The Possession is yet another installment in the seemingly unending genre of possession movies and brings nothing new to the table. I'm fairly certain they just Googled "possession movie script template," downloaded the first option they found, and pitched it to the studio.

The gist: A couple gets divorced (that's a sin or something, right?) and shares custody, but not parenting styles. Dad is struggling to be cool and to remain relevant in his daughters' lives so he buys them things at a creepy tag sale. One daughter becomes obsessed with her tag sale find, which turns out to be inhabited by an angry, Jew demon who like to devour children's souls. Possession progresses to a point where the family seeks spiritual support. Then there's an exorcism. The rabbi eventually gets the demon back in its box and takes it away. Don't worry though! Apparently nothing ends a divorce like a good possession and the family ends up together in the end - demon free. And the rabbi? Doesn't end well for him. Oh yes - the obviously unambiguous, ambiguous ending lets us know that the demon will likely get away, again.


Also. Did you know that MRIs are good for finding tumors AND they are also good for finding demons? Too bad no one figured this out back in '73 when another little girl piqued the interest of a demon and had to endure a battery of medical tests. It could have saved her from having to jerk off with a crucifix, much to our collective displeasure.

And. Am I the only one who has noticed that every single horror movie now needs a red herring to try and create tension in EVERY scene? It's as though people who can't write use this crutch to try and make up for their lack of imagination - which is ironically all they need to make things scary; the audience's imagination! STOP OVER-EXPLAINING THINGS! Let me imagine what's about to happen. I can scare myself better than you can and - seriously - "not knowing" is ALWAYS scarier than knowing.

Seems they knew they'd made a generic, cookie-cutter piece of crap movie though - so they tried to cover it up by adding a couple of "big" name actors. Kyra Sedgwick seemed like an afterthought. She barely had a role and definitely didn't have to work for this paycheck. Even though Jeffrey Dean Morgan was in Watchmen, every time he was on screen I kept thinking, "just call Sam and Dean to help you capture this demon!" and then I sort of snickered and couldn't take him (or the movie) seriously.

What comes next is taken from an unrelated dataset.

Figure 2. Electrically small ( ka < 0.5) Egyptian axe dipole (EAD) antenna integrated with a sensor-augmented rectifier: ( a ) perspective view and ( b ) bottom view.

The actresses playing the daughters are just a couple of kids - nothing special. The younger daughter (Natasha Calis) does have an amazingly expressive face; she's like a little, girly version of Jim Carrey or something with a face made of rubber and giant, saucer-like eyes.

The older daughter (Madison Davenport) doesn't seem to have an extensive range but, the way she manifests fear is this quiet, composed, progression from "calm" to "freaked out" that really serves her well on the Dusk Till Dawn series, but doesn't do much for her in this movie. Her understated style is really overshadowed by Calis' ability to soundlessly emote.

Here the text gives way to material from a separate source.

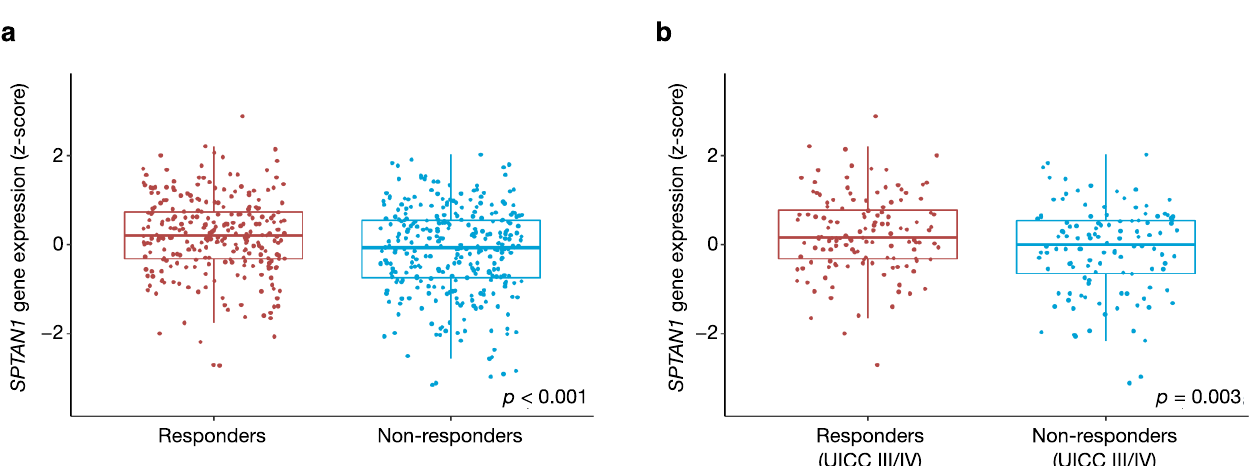
Figure 4. SPTAN1 gene expression predicts response to FOLFOX chemotherapy. Box plots showing the association between SPTAN1 transcript levels and response to FOLFOX chemotherapy ( a ) in the full TCGA cohort, and ( b ) in the subgroup with advanced (UICC stage III/IV) CRC. A previously established molecular classifier was applied to the TCGA expression data, in order to predict individual patients’ responses to FOLFOX chemotherapy. Mean SPTAN1 transcript levels in predicted responders and non-responders were compared using the t -test function in the standard R environment. Results with a p -value < 0.05 were considered statistically significant.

Worse than all of that is the editing; it's truly awful, creating a terribly uneven emotional pace with broken, unsustainable tension. Scenes with loud, jarring background noise just cut to scenes that are silent. Scenes with lots of frenetic movement cut to completely still scenes. And something significant must have been left on the editing room floor, some time around the end of the movie, because there are some cuts that LITERALLY DON'T MAKE SENSE to the story. Maybe there's a director's cut out there somewhere that resolves this final issue but, I'm sure it can't make up for the overall shitty quality of the movie.